Morgan Presley, who is also ten, sits across the room in another chair. He has a long scratch down the side of his face over his cheek. He was sent by the same teacher to the nurse’s office. The two sit in silence. Jenny won’t look at him, but Morgan steals glance after glance after glance at Jenny across the room.

Morgan likes Jenny a lot, but Jenny doesn’t share the same affection for Morgan. According to Jenny, Morgan is a big, dopey boy who is lousy at soccer and is slow on the soccer field and gets in Jenny’s way. To Morgan, Jenny is the great love of his young life. She is the most beautiful thing he’s ever laid eyes on, and he so wants to tell her this but he doesn’t, because he’s afraid he’ll jinx it. And because he knows better.

Morgan might be a bad soccer player, but he is no fool. He knows things most boys his age don’t know. He knows he has to bide his time with Jenny. He knows that if he had his two front teeth he’d be more attractive, and he knows not to worry about his two front teeth because they will eventually grow back. He knows his ears stick out, but his ears are not going to stop him from wooing and capturing the love of his life any more than his cowlick will. He only plays soccer so he can be near Jenny. He's aware of the fact he’s no good at it. Today, Jenny kicked him in the face with her tennis shoe and called him a butthole. He’s pretty sure it was an accident like the last time she kicked him in the knee. And the time before when she headbutted Harry and gave him a black eye. Miss Kent said if she hurt anymore boys she wouldn’t be allowed to play soccer at recess.

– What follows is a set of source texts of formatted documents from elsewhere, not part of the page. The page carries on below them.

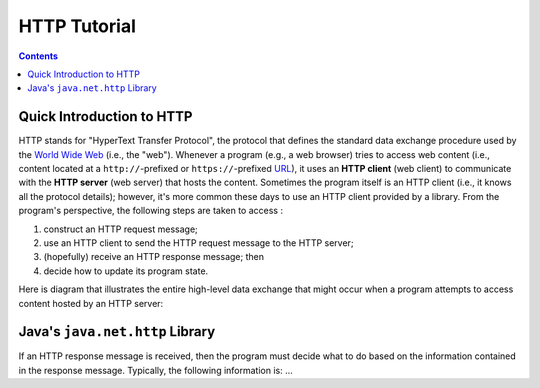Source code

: HTTP Tutorial
=============

.. contents::

Quick Introduction to HTTP
**************************

.. |WWW| replace:: World Wide Web
.. _WWW: https://en.wikipedia.org/wiki/World_Wide_Web

.. |URL| replace:: URL
.. _URL: https://en.wikipedia.org/wiki/URL

.. |web_server| replace:: web server

HTTP stands for "HyperText Transfer Protocol", the protocol that defines
the standard data exchange procedure used by the |WWW|_ (i.e., the "web").
Whenever a program (e.g., a web browser) tries to access web content (i.e.,
content located at a ``http://``-prefixed or ``https://``-prefixed |URL|_), it
uses an **HTTP client** (web client) to communicate with the **HTTP server**
(web server) that hosts the content. Sometimes the program itself is an
HTTP client (i.e., it knows all the protocol details); however, it's more common
these days to use an HTTP client provided by a library. From the program's
perspective, the following steps are taken to access :

1. construct an HTTP request message;
2. use an HTTP client to send the HTTP request message to the HTTP server;
3. (hopefully) receive an HTTP response message; then
4. decide how to update its program state.

Here is diagram that illustrates the entire high-level data exchange
that might occur when a program attempts to access content hosted
by an HTTP server:

.. image:: img/http.png

Java's ``java.net.http`` Library
********************************

If an HTTP response message is received, then the program must decide what to
do based on the information contained in the response message. Typically,
the following information is: ...
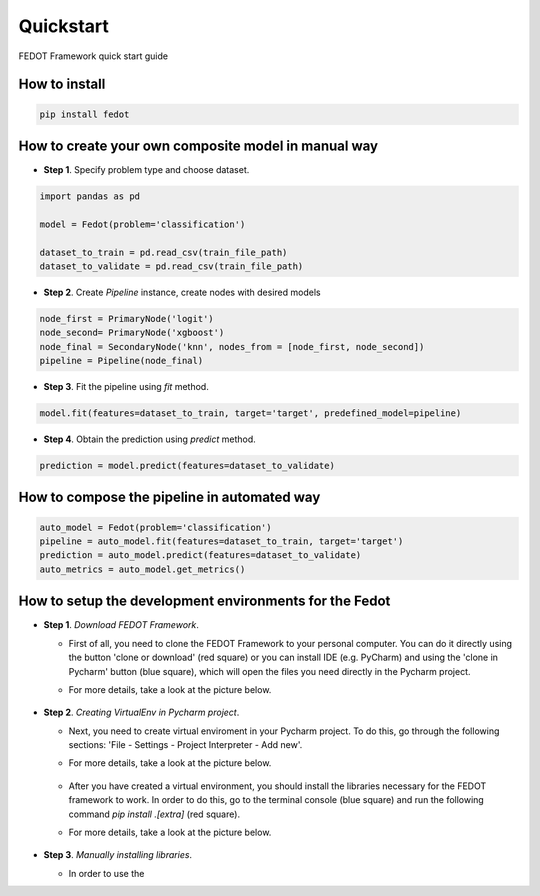 Quickstart
==========

FEDOT Framework quick start guide

How to install
--------------
.. code::

 pip install fedot

How to create your own composite model in manual way
----------------------------------------------------

-  **Step 1**. Specify problem type and choose dataset.

.. code:: python

   import pandas as pd

   model = Fedot(problem='classification')

   dataset_to_train = pd.read_csv(train_file_path)
   dataset_to_validate = pd.read_csv(train_file_path)

-  **Step 2**. Create *Pipeline* instance, create nodes with desired models

.. code:: python

   node_first = PrimaryNode('logit')
   node_second= PrimaryNode('xgboost')
   node_final = SecondaryNode('knn', nodes_from = [node_first, node_second])
   pipeline = Pipeline(node_final)

-  **Step 3**. Fit the pipeline using *fit* method.

.. code:: python

   model.fit(features=dataset_to_train, target='target', predefined_model=pipeline)

-  **Step 4**. Obtain the prediction using *predict* method.

.. code:: python

   prediction = model.predict(features=dataset_to_validate)

How to compose the pipeline in automated way
-----------------------------------------

.. code:: python

   auto_model = Fedot(problem='classification')
   pipeline = auto_model.fit(features=dataset_to_train, target='target')
   prediction = auto_model.predict(features=dataset_to_validate)
   auto_metrics = auto_model.get_metrics()

How to setup the development environments for the Fedot
-------------------------------------------------------

-  **Step 1**. *Download FEDOT Framework*.

   -  First of all, you need to clone the FEDOT Framework to your personal computer. You can do it directly using the button 'clone or download' (red square) or you can install IDE (e.g. PyCharm) and using the 'clone in Pycharm' button (blue square), which will open the files you need directly in the Pycharm project.

   -  For more details, take a look at the picture below.

        |Step 1|

-  **Step 2**. *Creating VirtualEnv in Pycharm project*.

   -  Next, you need to create virtual enviroment in your Pycharm
      project. To do this, go through the following sections:
      'File - Settings - Project Interpreter - Add new'.
   -  For more details, take a look at the picture below.

        |Step 2|

   -  After you have created a virtual environment, you should install
      the libraries necessary for the FEDOT framework to work. In order
      to do this, go to the terminal console (blue square) and run the
      following command *pip install .[extra]* (red square).
   -  For more details, take a look at the picture below.

        |Step 3|

-  **Step 3**. *Manually installing libraries*.

   -  In order to use the

.. |Step 1| image:: img/img_tutorial/1_step.png
.. |Step 2| image:: img/img_tutorial/2_step.png
.. |Step 3| image:: img/img_tutorial/3_step.png
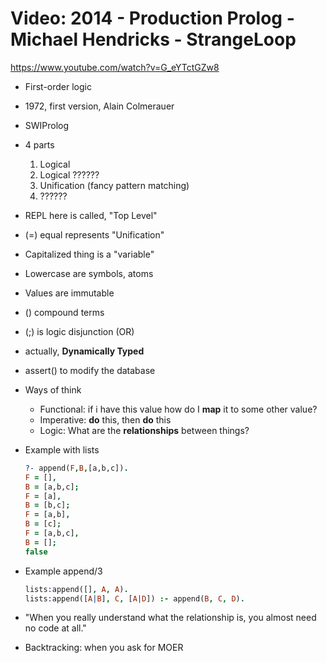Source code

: * Video: 2014 - Production Prolog - Michael Hendricks - StrangeLoop
  https://www.youtube.com/watch?v=G_eYTctGZw8
  - First-order logic
  - 1972, first version, Alain Colmerauer
  - SWIProlog
  - 4 parts
    1) Logical
    2) Logical ??????
    3) Unification (fancy pattern matching)
    4) ??????
  - REPL here is called, "Top Level"
  - (=) equal represents "Unification"
  - Capitalized thing is a "variable"
  - Lowercase are symbols, atoms
  - Values are immutable
  - () compound terms
  - (;) is logic disjunction (OR)
  - actually, *Dynamically Typed*
  - assert() to modify the database
  - Ways of think
    - Functional: if i have this value how do I *map* it to some other value?
    - Imperative: *do* this, then *do* this
    - Logic: What are the *relationships* between things?
  - Example with lists
    #+begin_src prolog
    ?- append(F,B,[a,b,c]).
    F = [],
    B = [a,b,c];
    F = [a],
    B = [b,c];
    F = [a,b],
    B = [c];
    F = [a,b,c],
    B = [];
    false
    #+end_src
  - Example append/3
    #+begin_src prolog
    lists:append([], A, A).
    lists:append([A|B], C, [A|D]) :- append(B, C, D).
    #+end_src
  - "When you really understand what the relationship is,
     you almost need no code at all."
  - Backtracking: when you ask for MOER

He steals another glance over at Jenny. She is in trouble and she looks like she knows it. She sits looking out the window and she looks small in the big chair. Her red tennis shoes don’t reach the floor and they just hang there unmoving and Morgan sees what he has to do to gain her love. He must first gain her trust.

The nurse’s inner office door opens and Morgan sees the nurse, and behind her, Cassie Adams, a fourth grader, sitting on the examining table. The nurse closes the door and looks at the two newcomers.

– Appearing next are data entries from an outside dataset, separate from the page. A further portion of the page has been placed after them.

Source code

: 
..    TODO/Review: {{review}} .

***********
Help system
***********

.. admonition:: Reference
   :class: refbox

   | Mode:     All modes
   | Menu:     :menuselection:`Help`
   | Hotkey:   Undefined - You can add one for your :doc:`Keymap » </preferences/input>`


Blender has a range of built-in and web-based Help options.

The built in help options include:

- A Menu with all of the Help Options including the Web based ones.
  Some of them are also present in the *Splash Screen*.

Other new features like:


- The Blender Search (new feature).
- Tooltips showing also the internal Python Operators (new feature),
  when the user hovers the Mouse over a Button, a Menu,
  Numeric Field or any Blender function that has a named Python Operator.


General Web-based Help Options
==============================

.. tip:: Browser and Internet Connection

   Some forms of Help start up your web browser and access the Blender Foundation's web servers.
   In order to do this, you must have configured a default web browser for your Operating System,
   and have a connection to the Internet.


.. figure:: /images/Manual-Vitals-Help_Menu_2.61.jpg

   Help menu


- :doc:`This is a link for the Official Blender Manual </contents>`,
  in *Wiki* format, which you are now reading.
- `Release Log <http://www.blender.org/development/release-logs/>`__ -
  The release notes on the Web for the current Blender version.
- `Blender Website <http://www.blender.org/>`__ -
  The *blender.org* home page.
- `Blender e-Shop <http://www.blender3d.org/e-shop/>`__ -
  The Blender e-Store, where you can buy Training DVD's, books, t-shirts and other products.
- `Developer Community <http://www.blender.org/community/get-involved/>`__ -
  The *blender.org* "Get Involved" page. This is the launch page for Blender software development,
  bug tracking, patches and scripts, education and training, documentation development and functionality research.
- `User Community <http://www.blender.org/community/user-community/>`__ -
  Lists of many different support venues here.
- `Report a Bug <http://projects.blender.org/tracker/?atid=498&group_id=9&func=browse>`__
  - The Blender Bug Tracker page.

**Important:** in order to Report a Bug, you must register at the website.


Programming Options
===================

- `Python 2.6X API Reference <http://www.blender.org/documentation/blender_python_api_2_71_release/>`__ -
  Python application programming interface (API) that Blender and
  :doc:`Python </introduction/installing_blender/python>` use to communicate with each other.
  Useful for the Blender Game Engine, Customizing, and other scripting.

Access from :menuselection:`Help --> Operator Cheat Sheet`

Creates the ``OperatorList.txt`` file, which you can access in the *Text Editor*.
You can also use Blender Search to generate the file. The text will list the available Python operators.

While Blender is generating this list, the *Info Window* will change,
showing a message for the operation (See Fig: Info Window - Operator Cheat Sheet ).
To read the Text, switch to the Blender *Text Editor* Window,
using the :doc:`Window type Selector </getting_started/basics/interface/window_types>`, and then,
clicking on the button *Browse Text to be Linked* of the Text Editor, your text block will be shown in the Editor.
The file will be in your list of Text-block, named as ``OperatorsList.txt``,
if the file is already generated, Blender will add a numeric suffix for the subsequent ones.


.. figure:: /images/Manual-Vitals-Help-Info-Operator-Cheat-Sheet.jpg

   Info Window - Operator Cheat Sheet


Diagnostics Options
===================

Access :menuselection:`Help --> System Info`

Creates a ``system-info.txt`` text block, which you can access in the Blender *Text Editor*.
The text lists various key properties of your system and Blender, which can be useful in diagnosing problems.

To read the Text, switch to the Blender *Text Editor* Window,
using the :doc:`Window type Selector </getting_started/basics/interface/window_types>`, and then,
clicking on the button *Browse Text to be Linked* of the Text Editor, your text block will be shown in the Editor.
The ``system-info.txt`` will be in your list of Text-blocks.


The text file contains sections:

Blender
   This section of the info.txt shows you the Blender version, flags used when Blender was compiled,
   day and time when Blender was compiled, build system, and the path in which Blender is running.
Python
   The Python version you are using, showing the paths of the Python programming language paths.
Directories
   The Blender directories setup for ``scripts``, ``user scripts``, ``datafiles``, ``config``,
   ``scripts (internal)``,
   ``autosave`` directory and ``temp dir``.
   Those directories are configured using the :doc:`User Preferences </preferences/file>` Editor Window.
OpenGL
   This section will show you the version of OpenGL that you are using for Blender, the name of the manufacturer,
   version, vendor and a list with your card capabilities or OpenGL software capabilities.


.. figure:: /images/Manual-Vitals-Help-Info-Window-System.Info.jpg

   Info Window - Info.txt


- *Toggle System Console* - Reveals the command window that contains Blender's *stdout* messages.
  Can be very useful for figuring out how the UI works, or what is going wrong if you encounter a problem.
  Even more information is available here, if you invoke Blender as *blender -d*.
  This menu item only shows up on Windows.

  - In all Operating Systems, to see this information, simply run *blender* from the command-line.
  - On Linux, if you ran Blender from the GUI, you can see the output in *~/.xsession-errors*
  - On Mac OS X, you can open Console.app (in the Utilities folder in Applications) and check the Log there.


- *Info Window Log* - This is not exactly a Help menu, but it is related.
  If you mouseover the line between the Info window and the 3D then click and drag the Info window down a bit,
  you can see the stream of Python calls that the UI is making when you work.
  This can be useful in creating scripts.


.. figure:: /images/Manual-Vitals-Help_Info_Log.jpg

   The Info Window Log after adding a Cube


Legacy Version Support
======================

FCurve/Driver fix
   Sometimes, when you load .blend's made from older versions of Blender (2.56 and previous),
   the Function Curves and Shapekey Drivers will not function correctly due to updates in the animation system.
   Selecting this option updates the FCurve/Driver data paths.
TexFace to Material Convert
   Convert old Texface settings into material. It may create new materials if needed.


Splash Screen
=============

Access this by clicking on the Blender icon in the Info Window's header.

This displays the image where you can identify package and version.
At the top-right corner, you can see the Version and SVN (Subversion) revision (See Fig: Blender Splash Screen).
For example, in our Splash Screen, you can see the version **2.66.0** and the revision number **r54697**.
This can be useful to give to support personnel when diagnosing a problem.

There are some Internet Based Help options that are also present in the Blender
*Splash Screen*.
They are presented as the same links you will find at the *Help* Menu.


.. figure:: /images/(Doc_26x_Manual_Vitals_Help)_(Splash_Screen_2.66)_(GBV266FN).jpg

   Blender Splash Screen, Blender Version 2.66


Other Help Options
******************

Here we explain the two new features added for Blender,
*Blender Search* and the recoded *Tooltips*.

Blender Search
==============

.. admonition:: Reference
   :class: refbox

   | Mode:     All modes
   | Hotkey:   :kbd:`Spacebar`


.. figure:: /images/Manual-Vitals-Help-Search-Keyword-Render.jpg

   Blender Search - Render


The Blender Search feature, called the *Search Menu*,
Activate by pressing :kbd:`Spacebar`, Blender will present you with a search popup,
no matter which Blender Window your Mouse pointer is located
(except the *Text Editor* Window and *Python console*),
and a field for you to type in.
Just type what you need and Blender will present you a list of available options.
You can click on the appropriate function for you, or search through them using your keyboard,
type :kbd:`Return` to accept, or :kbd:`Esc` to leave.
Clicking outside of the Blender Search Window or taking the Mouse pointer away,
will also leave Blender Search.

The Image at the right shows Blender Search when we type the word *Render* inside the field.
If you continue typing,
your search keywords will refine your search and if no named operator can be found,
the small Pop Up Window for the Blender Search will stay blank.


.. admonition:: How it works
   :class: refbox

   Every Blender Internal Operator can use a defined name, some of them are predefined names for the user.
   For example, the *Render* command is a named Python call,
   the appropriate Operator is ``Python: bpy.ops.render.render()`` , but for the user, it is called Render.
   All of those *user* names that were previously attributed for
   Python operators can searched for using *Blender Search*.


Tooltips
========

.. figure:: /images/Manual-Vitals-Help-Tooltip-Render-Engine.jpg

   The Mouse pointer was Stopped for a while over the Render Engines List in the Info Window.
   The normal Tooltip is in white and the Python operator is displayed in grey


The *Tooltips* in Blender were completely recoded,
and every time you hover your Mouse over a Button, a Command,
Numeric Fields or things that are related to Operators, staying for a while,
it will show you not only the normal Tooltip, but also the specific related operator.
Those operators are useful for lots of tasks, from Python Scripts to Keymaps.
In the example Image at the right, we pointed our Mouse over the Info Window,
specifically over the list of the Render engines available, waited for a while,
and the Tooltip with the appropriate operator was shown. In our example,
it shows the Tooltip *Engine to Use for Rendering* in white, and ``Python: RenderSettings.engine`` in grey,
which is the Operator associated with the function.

“Not again!” she says. She does not look happy.

She walks quickly to Morgan and bends down to look at his face. “Who did this? Did you do this, Jenny?”

“No,” Morgan says.

“No?” the nurse says, making it a question. She looks hard at Morgan.

“No,” Morgan says again. He looks the nurse in the eyes when he says it. Her eyes are questioning. His are steady and firm, even defiant.

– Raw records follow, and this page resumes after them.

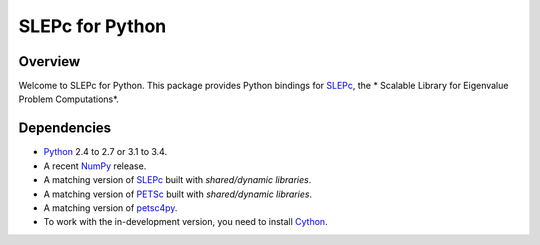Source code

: ================
SLEPc for Python
================

Overview
--------

Welcome to SLEPc for Python. This package provides Python bindings for
SLEPc_, the * Scalable Library for Eigenvalue Problem Computations*.

Dependencies
------------

* Python_ 2.4 to 2.7 or 3.1 to 3.4.

* A recent NumPy_ release.

* A matching version of SLEPc_  built with *shared/dynamic libraries*.

* A matching version of PETSc_  built with *shared/dynamic libraries*.

* A matching version of petsc4py_.

* To work with the in-development version, you need to install Cython_.

.. _Python:   http://www.python.org
.. _NumPy:    http://www.numpy.org
.. _SLEPc:    http://www.grycap.upv.es/slepc/
.. _PETSc:    http://www.mcs.anl.gov/petsc/
.. _petsc4py: 
.. _Cython:   http://www.cython.org
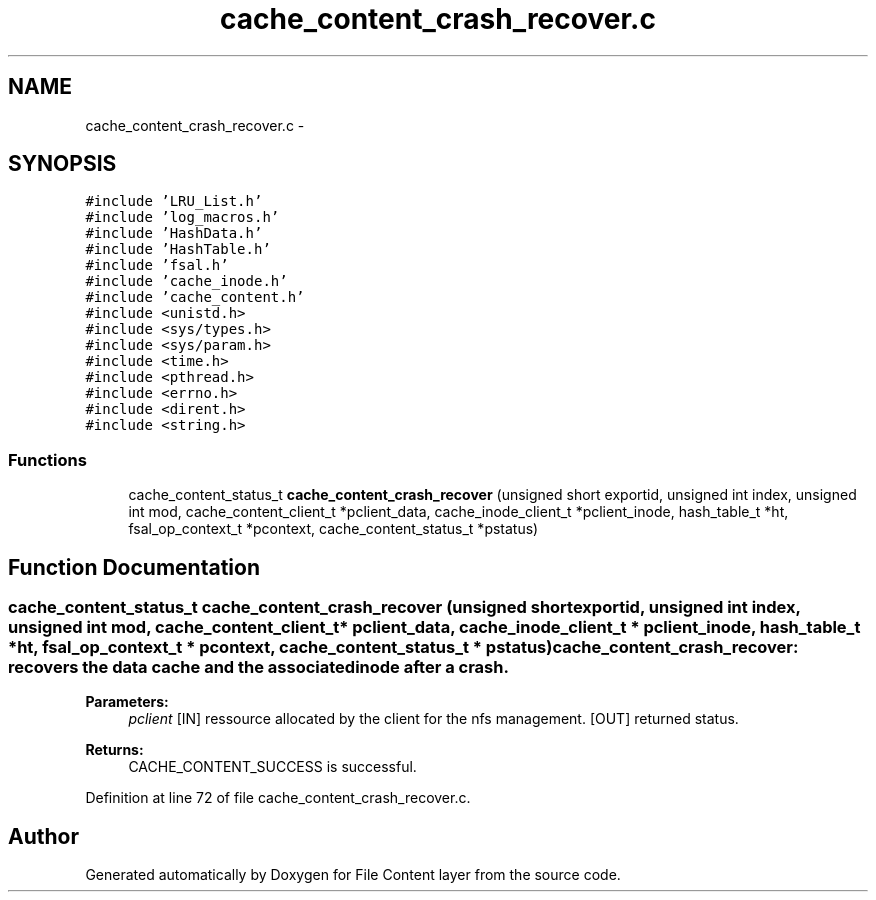 .TH "cache_content_crash_recover.c" 3 "15 Sep 2010" "Version 0.1" "File Content layer" \" -*- nroff -*-
.ad l
.nh
.SH NAME
cache_content_crash_recover.c \- 
.SH SYNOPSIS
.br
.PP
\fC#include 'LRU_List.h'\fP
.br
\fC#include 'log_macros.h'\fP
.br
\fC#include 'HashData.h'\fP
.br
\fC#include 'HashTable.h'\fP
.br
\fC#include 'fsal.h'\fP
.br
\fC#include 'cache_inode.h'\fP
.br
\fC#include 'cache_content.h'\fP
.br
\fC#include <unistd.h>\fP
.br
\fC#include <sys/types.h>\fP
.br
\fC#include <sys/param.h>\fP
.br
\fC#include <time.h>\fP
.br
\fC#include <pthread.h>\fP
.br
\fC#include <errno.h>\fP
.br
\fC#include <dirent.h>\fP
.br
\fC#include <string.h>\fP
.br

.SS "Functions"

.in +1c
.ti -1c
.RI "cache_content_status_t \fBcache_content_crash_recover\fP (unsigned short exportid, unsigned int index, unsigned int mod, cache_content_client_t *pclient_data, cache_inode_client_t *pclient_inode, hash_table_t *ht, fsal_op_context_t *pcontext, cache_content_status_t *pstatus)"
.br
.in -1c
.SH "Function Documentation"
.PP 
.SS "cache_content_status_t cache_content_crash_recover (unsigned short exportid, unsigned int index, unsigned int mod, cache_content_client_t * pclient_data, cache_inode_client_t * pclient_inode, hash_table_t * ht, fsal_op_context_t * pcontext, cache_content_status_t * pstatus)"cache_content_crash_recover: recovers the data cache and the associated inode after a crash.
.PP
\fBParameters:\fP
.RS 4
\fIpclient\fP [IN] ressource allocated by the client for the nfs management.  [OUT] returned status.
.RE
.PP
\fBReturns:\fP
.RS 4
CACHE_CONTENT_SUCCESS is successful. 
.RE
.PP

.PP
Definition at line 72 of file cache_content_crash_recover.c.
.SH "Author"
.PP 
Generated automatically by Doxygen for File Content layer from the source code.
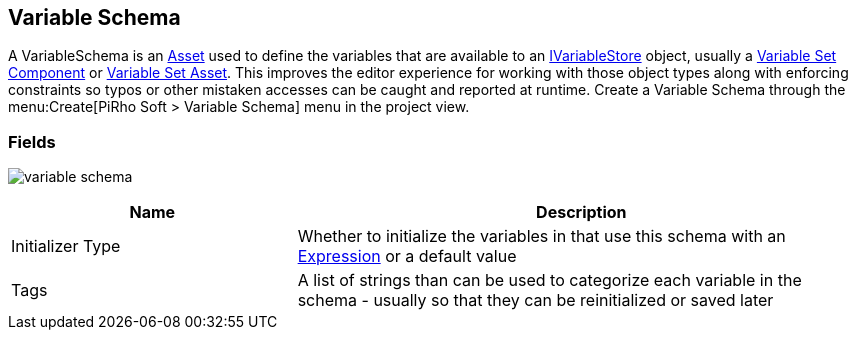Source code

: [#manual/variable-schema]

## Variable Schema

A VariableSchema is an https://docs.unity3d.com/ScriptReference/ScriptableObject.html[Asset^] used to define the variables that are available to an <<reference/i-variable-store.html,IVariableStore>> object, usually a <<manual/variable-set-component.html,Variable Set Component>> or <<reference/variable-set-asset.html,Variable Set Asset>>. This improves the editor experience for working with those object types along with enforcing constraints so typos or other mistaken accesses can be caught and reported at runtime. Create a Variable Schema through the menu:Create[PiRho Soft > Variable Schema] menu in the project view.

### Fields

image:variable-schema.png[]

[cols="1,2"]
|===
| Name	| Description

| Initializer Type	| Whether to initialize the variables in that use this schema with an <<reference/expression.html,Expression>> or a default value
| Tags	| A list of strings than can be used to categorize each variable in the schema - usually so that they can be reinitialized or saved later 
|===

ifdef::backend-multipage_html5[]
<<reference/variable-schema.html,Reference>>
endif::[]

“Well, then, maybe you can explain how this happened to you. It seems to me things like this happen to you a lot.”

“No, ma’am this is different. This is from a cat.”

“A cat? What cat?”

“One of them out in the bushes by the playground.”

“Those are feral cats, Morgan! You all have been told not to go near them.”

Morgan stares at the nurse with his steady, firm, defiant eyes. Then he looks at Jenny and she is looking at him. Their eyes lock and his heart is beating a thousand beats a minute and she just keeps looking at him with an expression of wonder and amazement and he just keeps looking back, steady and firm and trustworthy.

"Those cats can give you worms," the nurse says.

Morgan goes on looking at Jenny with his trustworthy eyes.

He says to her, "Sometimes you just can’t trust a cat."